Here’s a weird sentence: I could tell you what temperature any of the levels of Mirror’s Edge are. I don’t know how, the game certainly doesn’t provide you with a thermometer. But I just look at this hallway, or this sewer, or this plaza, and I know.
And just as important as those materials is the way they interact with the light. I’m going to get a little technical, and get ready to tear me apart (because I don’t know what I’m talking about): There are a couple ways of lighting a scene in a game.
One of those kinds is “dynamic.” In dynamic lighting, the game is actually calculating, on the fly, how light should be falling across a landscape. That means a game can do a lot of cool things with the lighting, if it so chooses, but it also means that a huge chunk of memory is devoted to figuring out how those lights and shadows are supposed to react with the environment.

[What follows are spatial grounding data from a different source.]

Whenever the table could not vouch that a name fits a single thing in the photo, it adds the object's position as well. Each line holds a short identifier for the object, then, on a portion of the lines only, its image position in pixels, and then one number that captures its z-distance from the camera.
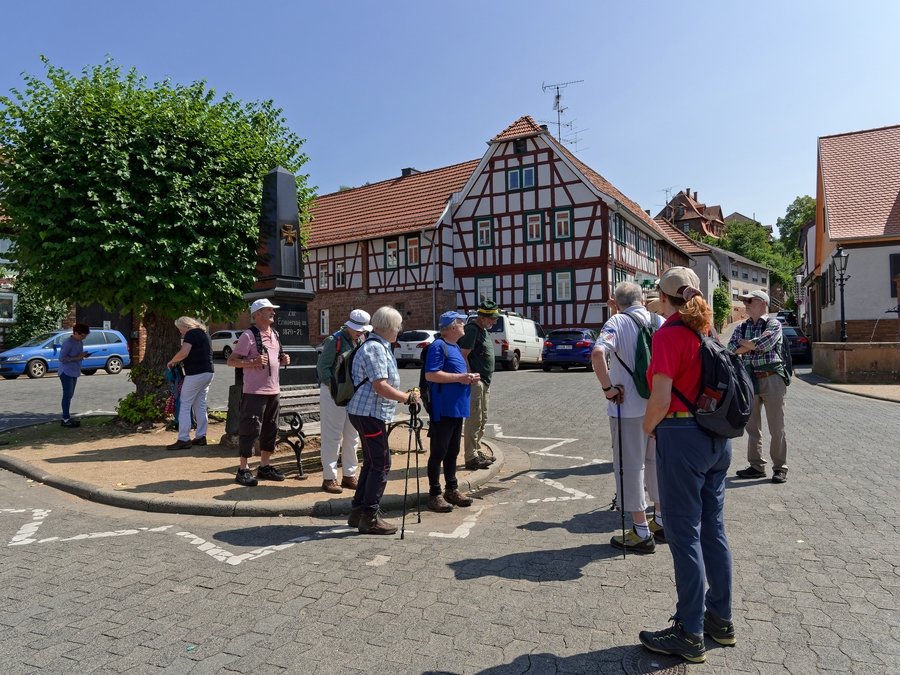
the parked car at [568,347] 22.02
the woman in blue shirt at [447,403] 5.80
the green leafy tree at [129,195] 9.08
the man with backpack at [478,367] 7.52
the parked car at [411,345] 25.25
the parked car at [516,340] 23.30
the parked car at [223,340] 31.83
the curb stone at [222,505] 5.90
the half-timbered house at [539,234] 31.84
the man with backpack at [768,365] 6.62
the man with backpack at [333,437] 6.33
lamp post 21.61
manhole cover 3.08
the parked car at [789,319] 36.53
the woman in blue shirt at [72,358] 11.16
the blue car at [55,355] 21.91
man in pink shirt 6.70
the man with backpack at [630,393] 4.79
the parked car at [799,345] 26.61
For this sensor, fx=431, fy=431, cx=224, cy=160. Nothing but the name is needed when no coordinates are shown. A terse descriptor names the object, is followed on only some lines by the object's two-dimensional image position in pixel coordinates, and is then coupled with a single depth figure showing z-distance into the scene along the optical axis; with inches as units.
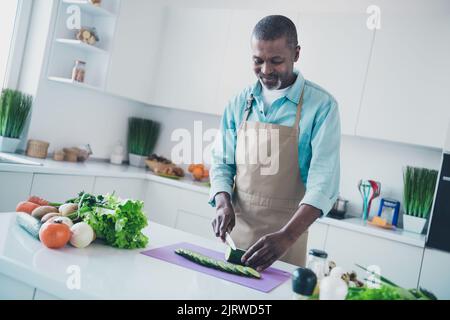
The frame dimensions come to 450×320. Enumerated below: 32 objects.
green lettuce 49.8
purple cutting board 46.4
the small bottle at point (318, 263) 46.4
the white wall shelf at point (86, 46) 114.4
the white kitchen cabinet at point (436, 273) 92.7
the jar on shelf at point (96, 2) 114.4
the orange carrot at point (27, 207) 55.2
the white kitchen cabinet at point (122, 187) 112.7
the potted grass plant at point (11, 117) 105.0
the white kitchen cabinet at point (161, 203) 124.6
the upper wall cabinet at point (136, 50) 125.9
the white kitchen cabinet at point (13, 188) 88.6
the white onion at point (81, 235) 48.0
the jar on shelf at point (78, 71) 115.1
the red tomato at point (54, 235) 45.8
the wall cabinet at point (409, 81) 103.3
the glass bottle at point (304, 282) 41.2
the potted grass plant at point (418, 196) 105.1
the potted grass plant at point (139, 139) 145.9
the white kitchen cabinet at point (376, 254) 95.5
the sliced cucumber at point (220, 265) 48.4
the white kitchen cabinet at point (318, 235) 104.1
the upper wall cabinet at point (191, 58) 132.6
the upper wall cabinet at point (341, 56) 111.6
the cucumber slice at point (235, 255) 52.2
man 60.9
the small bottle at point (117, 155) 140.2
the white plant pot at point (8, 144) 105.1
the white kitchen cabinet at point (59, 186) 95.7
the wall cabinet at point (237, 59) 126.5
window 113.0
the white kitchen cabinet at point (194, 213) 119.3
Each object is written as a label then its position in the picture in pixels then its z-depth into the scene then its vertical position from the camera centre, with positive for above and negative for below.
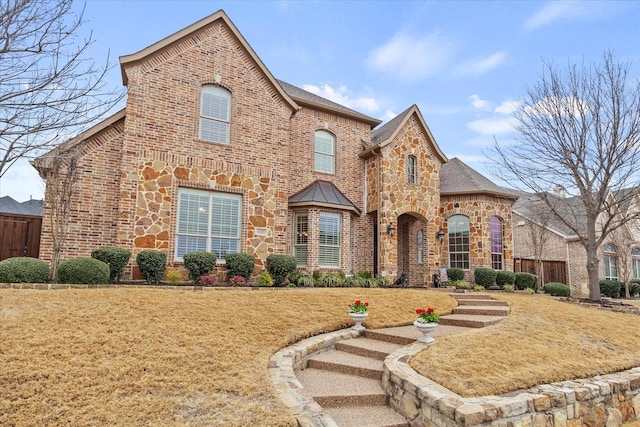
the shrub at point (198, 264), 10.66 -0.38
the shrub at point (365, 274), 14.25 -0.82
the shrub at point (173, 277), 10.41 -0.75
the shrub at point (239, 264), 11.34 -0.39
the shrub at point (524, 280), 17.00 -1.17
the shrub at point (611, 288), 19.84 -1.72
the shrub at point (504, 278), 16.62 -1.06
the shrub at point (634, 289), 20.94 -1.86
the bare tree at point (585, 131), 12.16 +4.20
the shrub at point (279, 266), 11.82 -0.46
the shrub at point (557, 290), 16.30 -1.53
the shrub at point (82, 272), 8.52 -0.52
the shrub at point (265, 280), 11.45 -0.88
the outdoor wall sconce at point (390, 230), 15.26 +0.94
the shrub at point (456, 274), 16.59 -0.90
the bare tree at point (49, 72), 5.30 +2.64
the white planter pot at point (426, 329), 6.55 -1.33
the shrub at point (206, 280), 10.45 -0.82
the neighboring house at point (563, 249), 20.56 +0.34
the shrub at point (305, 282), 12.18 -0.98
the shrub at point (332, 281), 12.76 -0.99
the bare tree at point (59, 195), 9.79 +1.46
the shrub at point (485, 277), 16.27 -1.00
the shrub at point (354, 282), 13.24 -1.05
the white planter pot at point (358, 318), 7.78 -1.36
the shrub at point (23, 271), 8.04 -0.49
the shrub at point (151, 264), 10.14 -0.38
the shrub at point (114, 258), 9.57 -0.22
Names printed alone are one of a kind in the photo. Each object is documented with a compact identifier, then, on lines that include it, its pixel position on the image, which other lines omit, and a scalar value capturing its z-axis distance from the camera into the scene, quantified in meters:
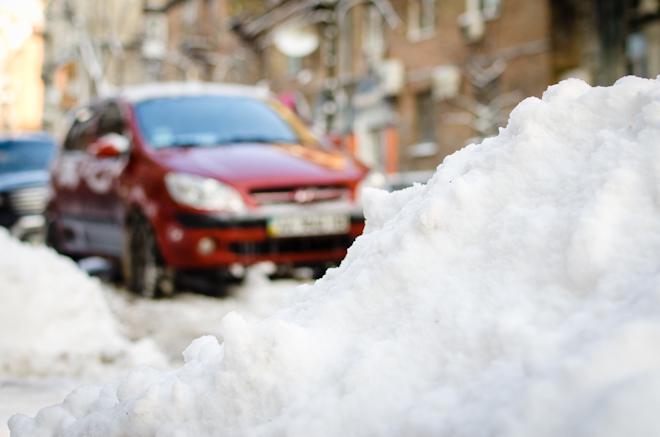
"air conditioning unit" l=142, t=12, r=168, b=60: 36.28
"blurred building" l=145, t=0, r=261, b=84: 26.94
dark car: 8.80
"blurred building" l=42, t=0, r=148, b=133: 19.44
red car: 4.94
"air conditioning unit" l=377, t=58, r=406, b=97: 20.00
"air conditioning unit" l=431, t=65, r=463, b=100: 17.56
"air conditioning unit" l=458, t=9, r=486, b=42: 16.89
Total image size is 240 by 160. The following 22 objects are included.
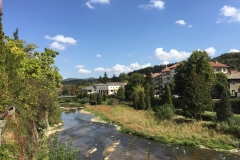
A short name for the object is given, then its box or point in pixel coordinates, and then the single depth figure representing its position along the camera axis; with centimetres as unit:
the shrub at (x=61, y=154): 841
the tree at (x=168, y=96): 3569
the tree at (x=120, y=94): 6819
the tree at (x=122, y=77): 14761
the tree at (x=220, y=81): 4719
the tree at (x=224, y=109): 2141
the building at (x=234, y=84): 5172
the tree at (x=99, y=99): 6652
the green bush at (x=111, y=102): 5916
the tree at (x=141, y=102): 4277
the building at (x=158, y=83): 9296
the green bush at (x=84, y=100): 7216
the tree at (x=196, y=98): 2439
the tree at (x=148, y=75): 8356
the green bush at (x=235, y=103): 3309
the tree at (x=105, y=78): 13818
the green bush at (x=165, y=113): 2759
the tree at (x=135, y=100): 4484
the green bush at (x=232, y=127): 1903
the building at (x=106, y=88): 11331
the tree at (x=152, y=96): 4417
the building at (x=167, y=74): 7979
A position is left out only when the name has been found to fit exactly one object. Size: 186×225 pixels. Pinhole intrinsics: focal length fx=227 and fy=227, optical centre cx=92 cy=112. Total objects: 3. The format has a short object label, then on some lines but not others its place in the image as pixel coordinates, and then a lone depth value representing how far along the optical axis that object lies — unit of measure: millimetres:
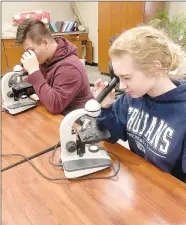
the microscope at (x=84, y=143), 790
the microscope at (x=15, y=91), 1347
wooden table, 638
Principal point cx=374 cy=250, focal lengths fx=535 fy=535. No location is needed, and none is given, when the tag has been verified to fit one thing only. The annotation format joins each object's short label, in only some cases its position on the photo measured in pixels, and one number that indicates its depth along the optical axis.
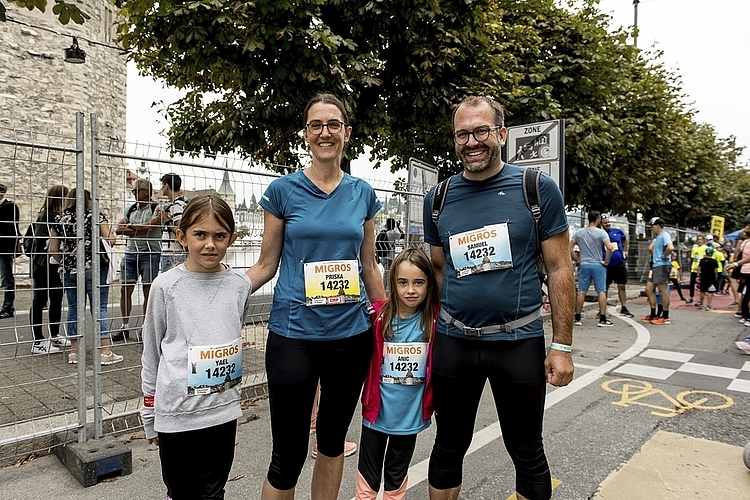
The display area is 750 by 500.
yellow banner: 21.08
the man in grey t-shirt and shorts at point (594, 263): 9.21
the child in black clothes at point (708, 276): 11.79
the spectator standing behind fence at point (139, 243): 3.77
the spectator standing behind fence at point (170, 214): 3.90
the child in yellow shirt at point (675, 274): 14.55
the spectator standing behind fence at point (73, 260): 4.14
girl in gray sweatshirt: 2.12
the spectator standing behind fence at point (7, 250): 3.47
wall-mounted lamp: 13.76
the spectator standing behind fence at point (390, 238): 5.72
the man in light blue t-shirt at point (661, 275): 9.36
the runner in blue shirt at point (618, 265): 10.12
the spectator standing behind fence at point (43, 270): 3.65
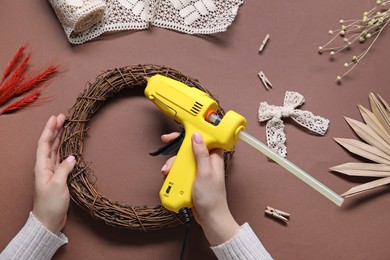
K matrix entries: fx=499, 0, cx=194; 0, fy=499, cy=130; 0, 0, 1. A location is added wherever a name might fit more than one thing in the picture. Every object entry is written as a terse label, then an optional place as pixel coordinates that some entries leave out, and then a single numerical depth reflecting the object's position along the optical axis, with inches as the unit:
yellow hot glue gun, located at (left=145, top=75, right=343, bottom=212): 39.0
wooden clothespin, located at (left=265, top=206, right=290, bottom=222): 46.3
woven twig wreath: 42.9
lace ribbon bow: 47.2
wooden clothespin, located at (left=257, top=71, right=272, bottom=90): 48.8
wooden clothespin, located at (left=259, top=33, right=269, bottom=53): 49.6
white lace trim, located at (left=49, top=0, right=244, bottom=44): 48.1
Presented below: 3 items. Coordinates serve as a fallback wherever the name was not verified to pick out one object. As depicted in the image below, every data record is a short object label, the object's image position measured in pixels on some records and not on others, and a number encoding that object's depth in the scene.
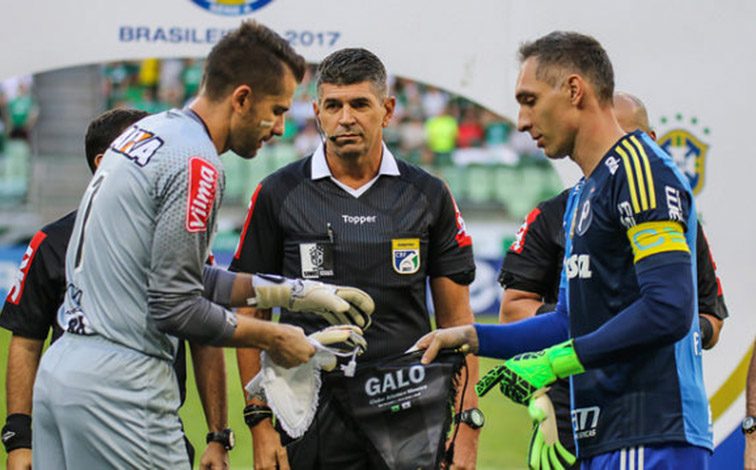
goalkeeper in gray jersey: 5.34
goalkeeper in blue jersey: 4.81
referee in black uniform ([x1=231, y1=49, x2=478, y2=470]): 6.95
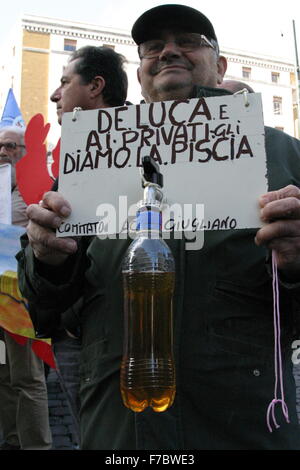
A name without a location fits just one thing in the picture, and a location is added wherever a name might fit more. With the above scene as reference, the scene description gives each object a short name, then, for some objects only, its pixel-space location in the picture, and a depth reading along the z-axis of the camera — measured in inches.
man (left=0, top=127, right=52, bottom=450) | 144.8
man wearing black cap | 58.2
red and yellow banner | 133.6
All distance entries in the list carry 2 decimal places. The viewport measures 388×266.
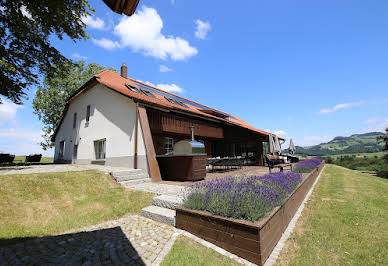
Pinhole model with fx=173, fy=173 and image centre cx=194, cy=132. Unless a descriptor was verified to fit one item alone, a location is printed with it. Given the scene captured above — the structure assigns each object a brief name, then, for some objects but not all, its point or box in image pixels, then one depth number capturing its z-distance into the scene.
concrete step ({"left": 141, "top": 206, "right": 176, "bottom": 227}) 3.95
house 9.26
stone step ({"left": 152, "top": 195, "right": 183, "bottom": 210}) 4.37
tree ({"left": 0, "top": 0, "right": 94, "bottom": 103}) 6.66
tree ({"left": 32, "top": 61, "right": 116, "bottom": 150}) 22.61
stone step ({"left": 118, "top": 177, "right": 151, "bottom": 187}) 7.03
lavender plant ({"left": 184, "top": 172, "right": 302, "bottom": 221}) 3.05
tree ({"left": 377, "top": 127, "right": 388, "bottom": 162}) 34.25
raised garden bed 2.59
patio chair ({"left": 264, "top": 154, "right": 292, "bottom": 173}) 15.08
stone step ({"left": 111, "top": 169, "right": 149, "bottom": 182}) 7.25
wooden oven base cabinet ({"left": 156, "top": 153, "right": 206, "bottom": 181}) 7.90
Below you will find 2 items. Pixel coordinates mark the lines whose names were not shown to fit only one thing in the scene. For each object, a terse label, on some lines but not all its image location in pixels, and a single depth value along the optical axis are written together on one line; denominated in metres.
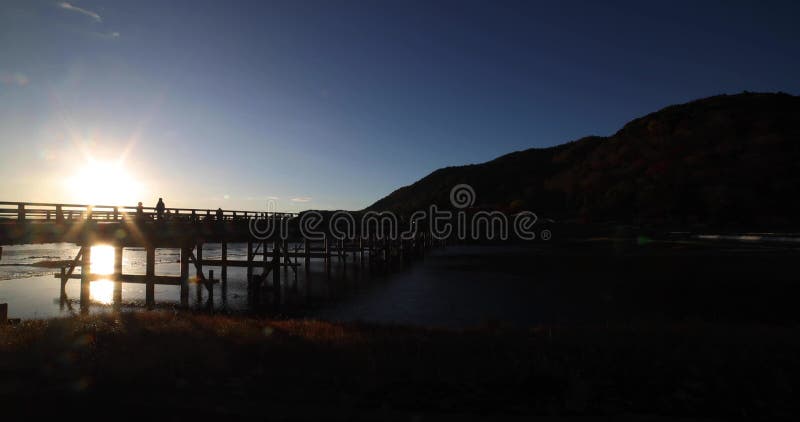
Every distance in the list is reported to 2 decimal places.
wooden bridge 19.47
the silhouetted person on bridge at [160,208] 23.67
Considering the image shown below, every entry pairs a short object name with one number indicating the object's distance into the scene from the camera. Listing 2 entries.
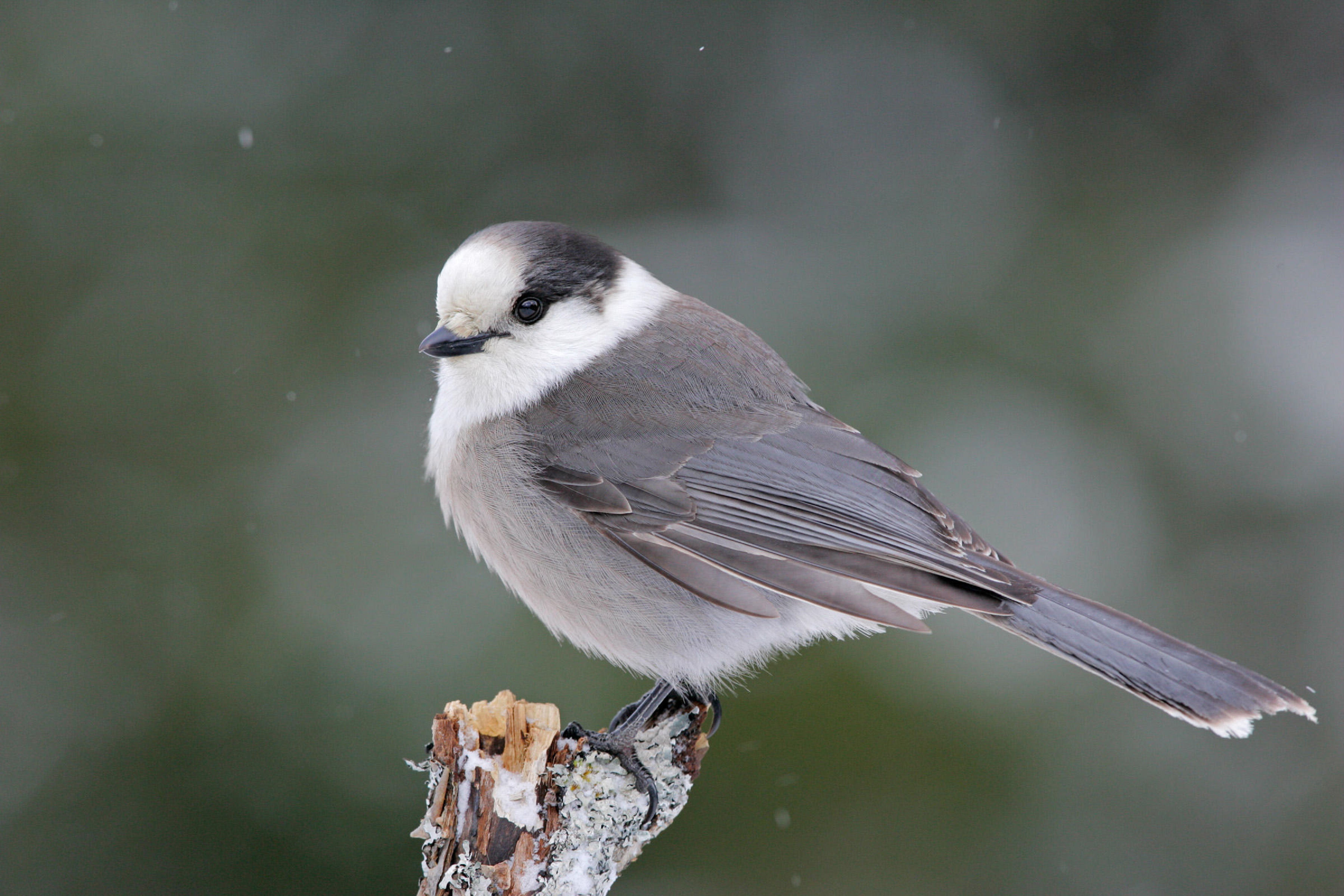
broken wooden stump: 5.11
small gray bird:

Games are made for systems with finite resources, and so spending all your lunch money on shadows means you can’t afford those sweet polygons to use elsewhere.
So instead of making everything dynamic, Mirror’s Edge uses almost entirely static, pre-baked lights and shadows. The time of day will never change, no matter how long you stand in the level. Shadows will always be in the same place. And “pre-baked” really is an apt term for it – when we watch a cooking show, we’re not seeing the rushed and potentially sloppy results of whatever they made live – we see the perfect cake they made before the show started, baked and frosted to perfection. Mirror’s Edge knows what times of day its levels take place in, it knows what angles you’ll see them from and where you’ll stand in proportion to them. Mirror’s Edge decorates all its levels beforehand, and pulls them out of the oven at the perfect moment. And goddamn, can this game decorate with lights.